Re: Multidimensional Quality Metrics and Linguistic Linked Data from Dave Lewis on 2014-07-17 (public-ld4lt@w3.org from July 2014)

From: Dave Lewis <dave.lewis@cs.tcd.ie>
Date: Thu, 17 Jul 2014 16:15:56 +0100
To: Manuel.CARRASCO-BENITEZ@ec.europa.eu, public-ld4lt@w3.org
Message-ID: <53C7E8AC.6090607@cs.tcd.ie>
Hi Manuel,
As we discussed on the LD4LT call, I completely agree that we need to 
support automated annotations as well as manual ones. The meta-share 
ontology has support for this, but there may be requirements for 
capturing more meta-data in relation to automated annotation, such as 
confidence scores and the type, version, instance & provenance of the 
automated agent performing the annotation.

We touched on some of these issues in the MLW-LT working group in 
developing ITS2.0, but I think we'll hit them again when examining MQM 
in more detail as an annotation mechanims for linked data. This already 
includes both manual and automated quality annotations.

We also need to consider situation where automated annotation are run 
through a manual sampled QA check process, i.e. where annotation are a 
combination of a automated and manual process.

So any concrete requirements, use cases or examples you can expose from 
your current automated annotation work would be very welcome contributions.

Kind Regards,
Dave

On 10/07/2014 13:19, Manuel.CARRASCO-BENITEZ@ec.europa.eu wrote:
> Dave,
>
> I am working in preparing large amount of multilingual data programmatically. For smallish amount of data, one can consider manual annotations; for large amount is unrealistic and it has to be done programmatically.
>
> The same goes for the quality. First one has to aim for language independent quality techniques; for example,  statistical techniques for measuring corpus dependent length rations among n-languages. It could be later further refined with language dependent techniques.
>
> When the programs are more stable, they might be published.

Information provided =>
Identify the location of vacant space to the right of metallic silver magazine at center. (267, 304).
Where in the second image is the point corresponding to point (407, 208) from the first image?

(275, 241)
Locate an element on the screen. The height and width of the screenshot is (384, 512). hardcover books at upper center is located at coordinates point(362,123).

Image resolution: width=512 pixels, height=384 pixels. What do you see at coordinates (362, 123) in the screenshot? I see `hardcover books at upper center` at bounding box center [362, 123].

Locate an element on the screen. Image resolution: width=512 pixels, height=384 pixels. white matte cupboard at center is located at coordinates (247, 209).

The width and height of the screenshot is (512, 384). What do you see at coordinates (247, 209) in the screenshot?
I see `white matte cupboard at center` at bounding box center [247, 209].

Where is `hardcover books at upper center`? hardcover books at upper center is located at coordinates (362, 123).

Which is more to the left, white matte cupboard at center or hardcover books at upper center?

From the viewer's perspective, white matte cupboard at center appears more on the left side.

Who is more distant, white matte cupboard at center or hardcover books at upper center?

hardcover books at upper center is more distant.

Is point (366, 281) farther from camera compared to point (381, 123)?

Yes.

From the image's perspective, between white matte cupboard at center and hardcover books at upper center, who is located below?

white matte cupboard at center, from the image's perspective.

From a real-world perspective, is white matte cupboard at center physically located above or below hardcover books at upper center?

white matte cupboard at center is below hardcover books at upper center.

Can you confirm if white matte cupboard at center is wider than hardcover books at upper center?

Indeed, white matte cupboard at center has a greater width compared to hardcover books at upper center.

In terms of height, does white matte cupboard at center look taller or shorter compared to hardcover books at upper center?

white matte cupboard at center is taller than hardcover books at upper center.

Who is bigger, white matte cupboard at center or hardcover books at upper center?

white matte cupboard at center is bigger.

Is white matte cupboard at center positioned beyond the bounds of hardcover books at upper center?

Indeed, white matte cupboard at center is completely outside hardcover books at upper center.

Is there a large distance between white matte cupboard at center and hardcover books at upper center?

What this exercise asks =>
• A. In the annotation email above the listing, print the passage that begins at the words "We touched on" and stops after the words "and manual process.".
• B. In the annotation email, condense the paragraph beginning "As we discussed on the LD4LT call" into a short bulleted list that keeps its main facts.
• C. Pick up the annotation email at its final line and keep writing it from that point.

Responses per task =>
• A.
We touched on some of these issues in the MLW-LT working group in 
developing ITS2.0, but I think we'll hit them again when examining MQM 
in more detail as an annotation mechanims for linked data. This already 
includes both manual and automated quality annotations.

We also need to consider situation where automated annotation are run 
through a manual sampled QA check process, i.e. where annotation are a 
combination of a automated and manual process.

• B.
- Automated annotations need support alongside manual ones.
- The meta-share ontology already supports this.
- Automated annotation may call for more metadata, such as confidence scores and the type, version, instance, and provenance of the automated agent doing the annotating.

• C.
>
> Regards
> Tomas
>
> -----Original Message-----
> From: Dave Lewis [mailto:dave.lewis@cs.tcd.ie]
> Sent: Wednesday, July 02, 2014 3:46 PM
> To: public-ld4lt@w3.org
> Subject: Multidimensional Quality Metrics and Linguistic Linked Data
>
> Hi all,
> One requirement that has come up several times in our discussions about
> lingusitic linked data is how to manage the quality of such data. One
> obvious advantage of using linked data for language resources is that it
> becomes easy for third parties to annotate different parts of that
> resource with quality assessment which can be used to drive quality
> management processes.
>
> To thins end we initialed some discussion with Arle Lommel from DFKI who
> has been driving the development of the Multidimensional Quality Metrics
> (MQM) specification in the QTLauchpad project:
> http://www.qt21.eu/mqm-definition/definition-2014-06-04.html
>
> This encompasses a wide range of established quality assessment metric
> for translation, and therefore may provide a concrete model that could
> be used more widely in annotating the lingusitic quality of multilingual
> linked data.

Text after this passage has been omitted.